Plus de 450 universitaires, responsables religieux, diplomates et chercheurs, venus d’une cinquantaine de pays, sont réunis en Ouzbékistan à l’occasion du premier Forum international de la civilisation islamique. Organisé à Tachkent, Samarcande et Termez, l’événement met en avant la contribution du monde musulman à la science, à l’éducation, à la culture et à la pensée. Les participants souhaitent notamment combattre les discours qui associent l’islam à la violence et à l’extrémisme.

« Associer l’islam à la violence ou à l’extrémisme contredit sa véritable nature », a rappelé Rustam Jabborov, secrétaire scientifique du Centre de la civilisation islamique en Ouzbékistan. Les échanges portent également sur l’héritage de grands savants comme Al-Khwarizmi, Al-Biruni ou Ulugh Beg, dont les travaux ont marqué les mathématiques, l’astronomie, la médecine et la philosophie. Plusieurs intervenants ont rappelé que certaines avancées scientifiques modernes reposent encore sur les découvertes de ces figures majeures.
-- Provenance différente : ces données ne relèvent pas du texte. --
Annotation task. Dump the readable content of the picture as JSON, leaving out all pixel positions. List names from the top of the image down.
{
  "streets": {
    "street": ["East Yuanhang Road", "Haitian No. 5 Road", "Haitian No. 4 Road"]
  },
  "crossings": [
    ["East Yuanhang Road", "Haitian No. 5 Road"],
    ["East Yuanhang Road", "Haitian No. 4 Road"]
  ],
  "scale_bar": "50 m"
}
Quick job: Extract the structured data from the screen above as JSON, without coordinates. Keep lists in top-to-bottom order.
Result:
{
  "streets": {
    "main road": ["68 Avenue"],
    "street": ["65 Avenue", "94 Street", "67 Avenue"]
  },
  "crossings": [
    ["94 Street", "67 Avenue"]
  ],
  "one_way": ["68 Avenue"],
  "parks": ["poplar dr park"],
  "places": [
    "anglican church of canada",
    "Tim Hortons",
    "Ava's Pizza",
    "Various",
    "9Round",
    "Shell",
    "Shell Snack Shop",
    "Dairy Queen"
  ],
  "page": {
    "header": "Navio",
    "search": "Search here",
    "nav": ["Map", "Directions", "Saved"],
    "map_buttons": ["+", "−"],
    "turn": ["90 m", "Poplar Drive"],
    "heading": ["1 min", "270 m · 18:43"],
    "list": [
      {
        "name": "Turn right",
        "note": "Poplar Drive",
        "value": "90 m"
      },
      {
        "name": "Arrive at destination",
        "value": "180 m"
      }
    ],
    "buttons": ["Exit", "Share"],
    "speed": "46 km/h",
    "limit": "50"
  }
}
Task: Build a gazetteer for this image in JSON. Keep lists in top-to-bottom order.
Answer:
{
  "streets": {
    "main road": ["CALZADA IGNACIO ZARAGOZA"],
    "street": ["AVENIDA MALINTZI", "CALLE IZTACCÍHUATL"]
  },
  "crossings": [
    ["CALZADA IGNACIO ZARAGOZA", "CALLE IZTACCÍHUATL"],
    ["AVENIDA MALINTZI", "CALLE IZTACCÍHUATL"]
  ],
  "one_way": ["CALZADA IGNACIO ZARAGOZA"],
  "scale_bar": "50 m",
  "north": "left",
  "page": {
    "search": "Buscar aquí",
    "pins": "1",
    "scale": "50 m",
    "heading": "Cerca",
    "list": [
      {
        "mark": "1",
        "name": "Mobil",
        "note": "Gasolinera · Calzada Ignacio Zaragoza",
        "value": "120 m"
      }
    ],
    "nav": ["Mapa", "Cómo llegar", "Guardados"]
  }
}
Le forum s’intéresse aussi à l’utilisation de l’intelligence artificielle pour préserver, classer et étudier les manuscrits anciens. Près de 100 000 manuscrits produits par des savants de Transoxiane seraient aujourd’hui conservés dans des bibliothèques à travers le monde. Le choix de l’Ouzbékistan pour accueillir cette rencontre n’est pas anodin. Le pays a vu naître ou travailler plusieurs grandes figures de la pensée musulmane et cherche aujourd’hui à mieux faire connaître cet héritage, longtemps resté méconnu en dehors de l’Asie centrale. Les organisateurs veulent également donner une dimension concrète à cette rencontre. Universités, musées et centres de recherche sont invités à développer des programmes communs, à faciliter les échanges entre chercheurs et à numériser les manuscrits afin de les rendre accessibles au plus grand nombre. Plus de 70 projets de coopération doivent être présentés dans les domaines de la recherche, de l’éducation, de la conservation du patrimoine et des technologies numériques. Le forum doit s’achever le 10 juillet avec l’adoption de la Déclaration de Tachkent.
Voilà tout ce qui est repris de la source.